Hz. Muhammed (sas)’in doğum günü, milâdî tarihle sabitlenerek her yıl Nisan ayının ikinci yarısında “Kutlu Doğum Haftası” olarak çeşitli aktivitelerle kutlanıyor. Bunun tarihi çok yeni, Turgut Özal dönemi. Kutlu Doğum Haftası kutlamaları 1989 yılında başlamış ve 1994 yılında da milâdî takvime göre sabitlenmiş.
Laik devletin din karşıtı katı uygulamalarının yoğun olduğu bir dönemde Hz. Peygamber’i (sas) anmak ve O’nun sevgisini insaların kalbine nakşetmek üzere mevlidi sabitleme fikri ve ona uygun aktiviteler tertip etmek hoş da karşılandı denebilir. Vesayet sisteminin hâkim olduğu dönemde İslâm adına bir mevzi kazanmanın sosyolojik ve siyasi karşılığı mevcuttu çünkü.
Ancak gözden kaçan bir yönü vardı Kutlu Doğum Haftası kutlamalarının. Niyet halis olsa da dinî faaliyetlere yeni bir faaliyet ekleniyordu sonuçta. Faaliyet diyorum çünkü ibâdet demeye, yani bidat hükmü vermeye dilim varmıyor.

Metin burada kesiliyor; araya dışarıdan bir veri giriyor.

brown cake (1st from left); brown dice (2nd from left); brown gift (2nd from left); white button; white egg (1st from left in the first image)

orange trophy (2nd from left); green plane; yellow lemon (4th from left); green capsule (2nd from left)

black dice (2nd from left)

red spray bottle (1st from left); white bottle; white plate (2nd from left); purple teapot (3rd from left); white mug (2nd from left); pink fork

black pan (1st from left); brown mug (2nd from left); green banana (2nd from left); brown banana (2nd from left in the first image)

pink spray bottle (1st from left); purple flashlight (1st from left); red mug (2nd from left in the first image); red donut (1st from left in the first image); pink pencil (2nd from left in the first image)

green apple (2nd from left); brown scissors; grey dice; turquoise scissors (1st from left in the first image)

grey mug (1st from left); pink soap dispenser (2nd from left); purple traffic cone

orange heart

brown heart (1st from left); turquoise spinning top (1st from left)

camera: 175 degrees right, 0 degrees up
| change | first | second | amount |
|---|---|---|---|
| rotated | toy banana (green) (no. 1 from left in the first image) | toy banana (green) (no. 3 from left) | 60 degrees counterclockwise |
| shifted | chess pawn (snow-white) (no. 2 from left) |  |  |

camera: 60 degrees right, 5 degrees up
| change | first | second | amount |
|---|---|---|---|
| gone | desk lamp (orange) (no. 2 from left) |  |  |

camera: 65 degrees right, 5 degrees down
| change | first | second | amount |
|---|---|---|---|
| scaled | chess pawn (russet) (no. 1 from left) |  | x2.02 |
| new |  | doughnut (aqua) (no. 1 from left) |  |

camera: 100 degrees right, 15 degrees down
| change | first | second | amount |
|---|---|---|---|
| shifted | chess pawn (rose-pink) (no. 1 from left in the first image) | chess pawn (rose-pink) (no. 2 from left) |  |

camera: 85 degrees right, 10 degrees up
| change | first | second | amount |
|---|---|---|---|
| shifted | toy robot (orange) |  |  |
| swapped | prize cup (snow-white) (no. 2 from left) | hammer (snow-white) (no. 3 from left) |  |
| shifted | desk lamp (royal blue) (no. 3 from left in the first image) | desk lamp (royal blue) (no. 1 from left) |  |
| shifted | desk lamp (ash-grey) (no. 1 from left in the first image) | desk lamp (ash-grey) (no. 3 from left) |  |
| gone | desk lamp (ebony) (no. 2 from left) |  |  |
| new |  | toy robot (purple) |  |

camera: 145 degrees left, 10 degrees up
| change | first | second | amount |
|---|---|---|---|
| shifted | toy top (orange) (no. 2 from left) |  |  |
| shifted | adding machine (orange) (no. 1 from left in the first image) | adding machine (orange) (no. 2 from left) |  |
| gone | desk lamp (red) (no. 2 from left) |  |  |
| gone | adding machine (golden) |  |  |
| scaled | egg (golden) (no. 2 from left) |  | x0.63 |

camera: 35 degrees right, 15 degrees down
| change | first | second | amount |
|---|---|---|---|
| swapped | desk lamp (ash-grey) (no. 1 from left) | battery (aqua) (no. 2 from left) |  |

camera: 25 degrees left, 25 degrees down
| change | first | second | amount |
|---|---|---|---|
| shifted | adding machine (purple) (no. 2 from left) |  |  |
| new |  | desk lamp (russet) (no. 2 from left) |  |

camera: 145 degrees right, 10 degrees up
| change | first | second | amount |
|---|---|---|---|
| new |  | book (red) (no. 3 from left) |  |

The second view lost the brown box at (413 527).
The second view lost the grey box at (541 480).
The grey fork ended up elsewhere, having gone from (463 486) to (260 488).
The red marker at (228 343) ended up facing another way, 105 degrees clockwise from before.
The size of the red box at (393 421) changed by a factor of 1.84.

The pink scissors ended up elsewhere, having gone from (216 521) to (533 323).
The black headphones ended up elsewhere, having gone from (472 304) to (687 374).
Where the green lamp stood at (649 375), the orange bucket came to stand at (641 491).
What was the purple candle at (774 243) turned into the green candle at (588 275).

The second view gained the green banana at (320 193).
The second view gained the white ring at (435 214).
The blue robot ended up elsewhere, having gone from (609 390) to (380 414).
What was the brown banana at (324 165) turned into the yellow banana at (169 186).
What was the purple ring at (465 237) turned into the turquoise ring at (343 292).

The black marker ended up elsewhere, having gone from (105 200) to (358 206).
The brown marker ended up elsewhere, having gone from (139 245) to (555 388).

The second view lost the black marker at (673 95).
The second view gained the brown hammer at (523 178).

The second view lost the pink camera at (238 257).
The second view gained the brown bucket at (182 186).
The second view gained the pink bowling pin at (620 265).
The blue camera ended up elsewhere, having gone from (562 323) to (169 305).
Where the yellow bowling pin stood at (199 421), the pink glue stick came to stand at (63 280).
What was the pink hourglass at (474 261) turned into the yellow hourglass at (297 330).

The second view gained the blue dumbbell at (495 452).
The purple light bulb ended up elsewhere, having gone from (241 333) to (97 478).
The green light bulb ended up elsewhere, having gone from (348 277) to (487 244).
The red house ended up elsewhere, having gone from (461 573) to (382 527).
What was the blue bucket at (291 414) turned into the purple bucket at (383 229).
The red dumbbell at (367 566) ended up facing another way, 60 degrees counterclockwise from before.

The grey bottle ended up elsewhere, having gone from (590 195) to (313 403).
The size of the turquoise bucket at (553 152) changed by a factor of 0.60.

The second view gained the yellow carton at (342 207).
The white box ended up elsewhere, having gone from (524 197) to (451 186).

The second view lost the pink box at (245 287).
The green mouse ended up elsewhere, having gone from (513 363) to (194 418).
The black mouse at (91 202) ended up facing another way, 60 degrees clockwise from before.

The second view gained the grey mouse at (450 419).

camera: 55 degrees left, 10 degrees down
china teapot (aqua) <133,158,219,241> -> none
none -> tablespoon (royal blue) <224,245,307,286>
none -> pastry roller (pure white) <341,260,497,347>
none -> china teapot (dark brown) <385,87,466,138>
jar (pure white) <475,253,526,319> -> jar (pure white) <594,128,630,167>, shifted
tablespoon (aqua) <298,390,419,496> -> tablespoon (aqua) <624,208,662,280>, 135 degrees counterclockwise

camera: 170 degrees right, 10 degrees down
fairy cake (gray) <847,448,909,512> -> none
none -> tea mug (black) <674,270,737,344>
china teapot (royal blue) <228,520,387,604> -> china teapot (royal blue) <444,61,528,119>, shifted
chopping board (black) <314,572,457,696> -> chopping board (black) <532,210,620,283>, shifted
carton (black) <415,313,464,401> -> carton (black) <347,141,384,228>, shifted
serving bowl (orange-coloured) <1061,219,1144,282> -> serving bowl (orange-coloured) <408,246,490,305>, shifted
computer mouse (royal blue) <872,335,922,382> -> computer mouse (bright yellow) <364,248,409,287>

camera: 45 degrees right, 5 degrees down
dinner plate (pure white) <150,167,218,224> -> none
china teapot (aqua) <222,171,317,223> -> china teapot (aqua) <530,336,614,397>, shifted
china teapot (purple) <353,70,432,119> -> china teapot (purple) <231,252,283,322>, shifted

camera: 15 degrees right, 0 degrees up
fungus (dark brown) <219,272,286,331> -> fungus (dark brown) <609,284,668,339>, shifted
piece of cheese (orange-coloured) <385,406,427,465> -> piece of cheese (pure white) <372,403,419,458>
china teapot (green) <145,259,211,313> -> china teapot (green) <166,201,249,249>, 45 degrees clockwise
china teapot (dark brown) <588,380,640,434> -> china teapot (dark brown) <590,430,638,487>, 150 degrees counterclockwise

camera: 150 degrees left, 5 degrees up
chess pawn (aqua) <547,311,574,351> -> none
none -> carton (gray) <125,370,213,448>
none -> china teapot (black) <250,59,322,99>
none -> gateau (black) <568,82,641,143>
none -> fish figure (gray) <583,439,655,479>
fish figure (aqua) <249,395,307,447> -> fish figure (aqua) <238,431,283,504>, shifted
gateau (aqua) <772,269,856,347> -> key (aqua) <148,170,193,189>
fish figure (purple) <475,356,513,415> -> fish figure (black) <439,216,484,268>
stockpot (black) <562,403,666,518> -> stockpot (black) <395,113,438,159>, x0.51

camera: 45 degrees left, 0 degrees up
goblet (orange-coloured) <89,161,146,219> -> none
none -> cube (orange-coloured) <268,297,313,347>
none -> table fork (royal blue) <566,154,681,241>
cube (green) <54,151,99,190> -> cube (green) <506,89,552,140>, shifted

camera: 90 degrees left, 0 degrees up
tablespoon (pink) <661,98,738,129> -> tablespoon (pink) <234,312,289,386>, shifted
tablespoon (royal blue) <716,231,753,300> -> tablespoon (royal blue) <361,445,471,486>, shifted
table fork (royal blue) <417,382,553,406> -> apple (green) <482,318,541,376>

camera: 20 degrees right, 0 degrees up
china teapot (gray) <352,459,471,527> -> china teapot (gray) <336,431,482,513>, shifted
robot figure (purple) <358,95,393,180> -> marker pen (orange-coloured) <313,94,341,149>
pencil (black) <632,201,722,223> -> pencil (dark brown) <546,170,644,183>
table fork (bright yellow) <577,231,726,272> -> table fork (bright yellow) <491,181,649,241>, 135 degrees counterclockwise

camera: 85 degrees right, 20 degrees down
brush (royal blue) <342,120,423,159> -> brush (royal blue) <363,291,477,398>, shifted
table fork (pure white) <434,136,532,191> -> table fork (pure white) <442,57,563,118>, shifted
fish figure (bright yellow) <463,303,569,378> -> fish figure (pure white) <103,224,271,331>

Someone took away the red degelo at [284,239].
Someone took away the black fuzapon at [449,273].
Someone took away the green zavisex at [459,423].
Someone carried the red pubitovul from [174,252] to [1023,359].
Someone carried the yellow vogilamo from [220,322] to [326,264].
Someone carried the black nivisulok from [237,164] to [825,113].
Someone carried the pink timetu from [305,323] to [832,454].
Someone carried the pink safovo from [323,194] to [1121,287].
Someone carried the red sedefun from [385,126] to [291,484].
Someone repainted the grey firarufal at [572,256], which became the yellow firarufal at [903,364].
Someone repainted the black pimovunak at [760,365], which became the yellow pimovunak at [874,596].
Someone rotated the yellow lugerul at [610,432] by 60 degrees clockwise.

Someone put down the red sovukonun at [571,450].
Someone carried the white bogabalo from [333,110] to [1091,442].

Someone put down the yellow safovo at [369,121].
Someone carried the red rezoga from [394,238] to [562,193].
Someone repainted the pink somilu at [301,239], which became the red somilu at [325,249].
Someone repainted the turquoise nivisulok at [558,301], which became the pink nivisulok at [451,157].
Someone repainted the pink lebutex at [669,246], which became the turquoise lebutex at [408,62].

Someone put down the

Dindarlara yönelik baskı atmosferinde bu tür faaliyetleri mümkün mertebede çoğaltarak toplumsal dinî coşkuyu maksimum seviyede yükseltmenin İslâm bilgisi ve dolayısıyla bidat şuuru zayıf Müslümanlarda meydana getireceği mahsurlar gözardı edildi. Ve bugün yeni nesillerin din tasavvurunda neredeyse bir ibâdet haftasına veya öyle anlaşılmasına dönüşmüştür denebilir.
Bu hafta faaliyetlerine şevkle katılan insanlarda meydana gelen etkinin, bunun idrak mahallinde oluşturduğu ruhanî motivasyon gücünün, sonrasında tasavvura dönüşmesinin ve içselleştirilmesinin adını nasıl koymalıyız acaba? Bir şeyin adını ibâdet koymasak bile, fiiliyatta onu ibâdet yapan bu saydığımız unsurlar değil midir?
Bu faaliyetlere öncülük eden cemaat ve kanaat önderleri Kutlu Doğum’dan maksimum seviyede manevi coşku ve dindarlık üretmeyi amaçladığından bu faaliyetlerin bidata dönüşmesini önlemek için gerekli hatırlatmaları da yapmıyor, önlemleri de almıyor.
Okurlardan konuyla ilgili sorular geliyor. Kutlu Doğum’un bugünkü şekliyle bidat kapsamına girip girmediği soruluyor.
Literatürde, bidat; Hz. Peygamber (sas) devrinde olmayan ama daha sonra ortaya çıkan inançlar ve din adına yapılan amel ve faaliyetler veya varolan bir inanç ve ameli iskat etmek olarak geçer.
Bunun dayanağını da şu hadis teşkil eder: “Kim dinimizde aslı olmayan yeni bir şey icat ederse o şey merduttur” (Buhari: 3/241, hn.2697; Muslim: 5/132, 4589) Her bidatın sapıklık ve her sapıklığın da ateşe götüreceğini söyleyen hadisler de vardır.
Dinî hükümleri eksiltmeye karşı hassas davranan Müslümanlar dindarlığı artırmak amacıyla dinî hükümlere ekleme yapmaya karşı aynı hassasiyeti göstermiyor maalesef. Bu meyanda bir bidat duyarlılığının oluşturulması elzemdir.
Mukaddes günlere paralel dinde aslı olmayan yeni kutlu günler icat etmek doğru değildir. Her icat edilen yeni mukaddes aslı olan bir mukaddesi izale eder. Oryantalizmin bir teklifiydi; “İnsanları dinden uzaklaştırmak için kutsalları çoğaltın” diye.
Evet, Allah (c.c) İslâm’ı korumuştur, tahrif edilemez. Din, mukaddes metinlerde değişmez, ama din insan ve toplum tasavvurda değişebilir. Bidatların evvelemirde yer edindiği mekân da tasavvurdur zaten.
Uzmanlık alanı hadis ilimleri olan birisi olarak Hz. Peygamber (sas) sevgisini çoğaltmak, O’nun mesajını her fırsatta yaymak faaliyetlerine bir itirazımız olamaz. Ama Efendimiz’in uyardığı muhataralı durumlara da düşmemek yine Peygamber bağlılığının bir gereğidir. Meşru bir hedefe ancak meşru yollarla gidilir. Bidat şuurumuz zayıflarsa bidatlara karşı teyakkuz hâlimiz de gevşer.